*** Begin section ***
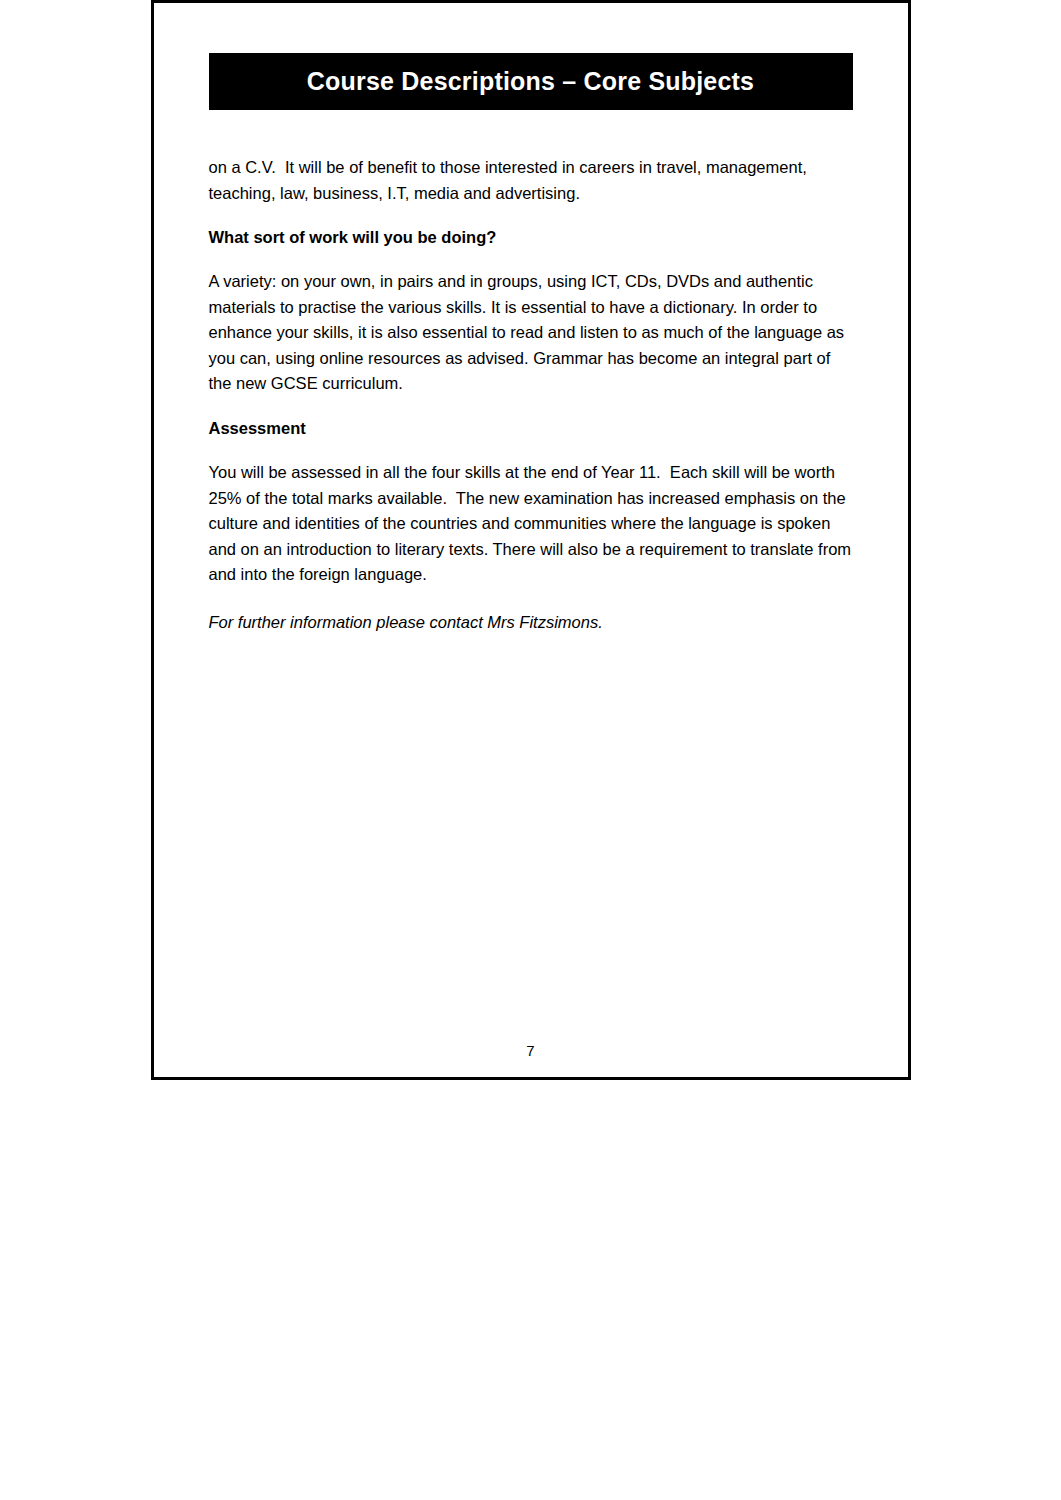Course Descriptions – Core Subjects
on a C.V. It will be of benefit to those interested in careers in travel, management, teaching, law, business, I.T, media and advertising.
What sort of work will you be doing?
A variety: on your own, in pairs and in groups, using ICT, CDs, DVDs and authentic materials to practise the various skills. It is essential to have a dictionary. In order to enhance your skills, it is also essential to read and listen to as much of the language as you can, using online resources as advised. Grammar has become an integral part of the new GCSE curriculum.
Assessment
You will be assessed in all the four skills at the end of Year 11. Each skill will be worth 25% of the total marks available. The new examination has increased emphasis on the culture and identities of the countries and communities where the language is spoken and on an introduction to literary texts. There will also be a requirement to translate from and into the foreign language.
For further information please contact Mrs Fitzsimons.
7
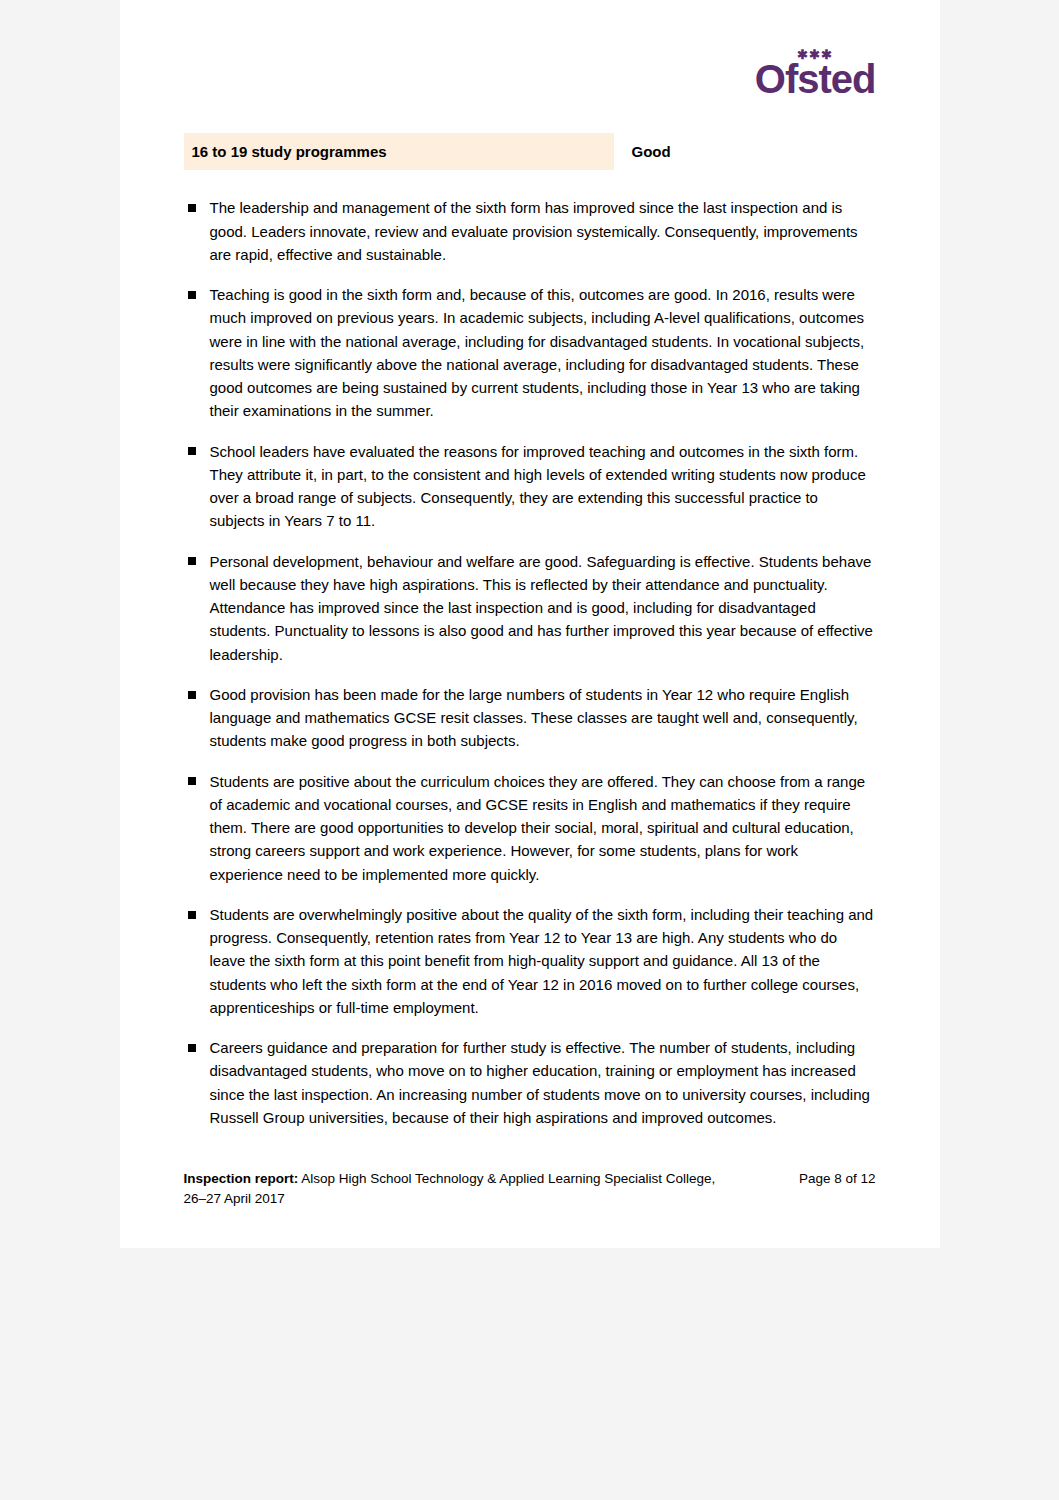✱✱✱
Ofsted
16 to 19 study programmes Good
The leadership and management of the sixth form has improved since the last inspection and is good. Leaders innovate, review and evaluate provision systemically. Consequently, improvements are rapid, effective and sustainable.
Teaching is good in the sixth form and, because of this, outcomes are good. In 2016, results were much improved on previous years. In academic subjects, including A-level qualifications, outcomes were in line with the national average, including for disadvantaged students. In vocational subjects, results were significantly above the national average, including for disadvantaged students. These good outcomes are being sustained by current students, including those in Year 13 who are taking their examinations in the summer.
School leaders have evaluated the reasons for improved teaching and outcomes in the sixth form. They attribute it, in part, to the consistent and high levels of extended writing students now produce over a broad range of subjects. Consequently, they are extending this successful practice to subjects in Years 7 to 11.
Personal development, behaviour and welfare are good. Safeguarding is effective. Students behave well because they have high aspirations. This is reflected by their attendance and punctuality. Attendance has improved since the last inspection and is good, including for disadvantaged students. Punctuality to lessons is also good and has further improved this year because of effective leadership.
Good provision has been made for the large numbers of students in Year 12 who require English language and mathematics GCSE resit classes. These classes are taught well and, consequently, students make good progress in both subjects.
Students are positive about the curriculum choices they are offered. They can choose from a range of academic and vocational courses, and GCSE resits in English and mathematics if they require them. There are good opportunities to develop their social, moral, spiritual and cultural education, strong careers support and work experience. However, for some students, plans for work experience need to be implemented more quickly.
Students are overwhelmingly positive about the quality of the sixth form, including their teaching and progress. Consequently, retention rates from Year 12 to Year 13 are high. Any students who do leave the sixth form at this point benefit from high-quality support and guidance. All 13 of the students who left the sixth form at the end of Year 12 in 2016 moved on to further college courses, apprenticeships or full-time employment.
Careers guidance and preparation for further study is effective. The number of students, including disadvantaged students, who move on to higher education, training or employment has increased since the last inspection. An increasing number of students move on to university courses, including Russell Group universities, because of their high aspirations and improved outcomes.
Inspection report: Alsop High School Technology & Applied Learning Specialist College,
26–27 April 2017
Page 8 of 12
*** End section ***
Exercise directions ▸
Using the entries above, return each line in which the word "study" occurs.

Response area ▸
16 to 19 study programmes Good
Careers guidance and preparation for further study is effective. The number of students, including disadvantaged students, who move on to higher education, training or employment has increased since the last inspection. An increasing number of students move on to university courses, including Russell Group universities, because of their high aspirations and improved outcomes.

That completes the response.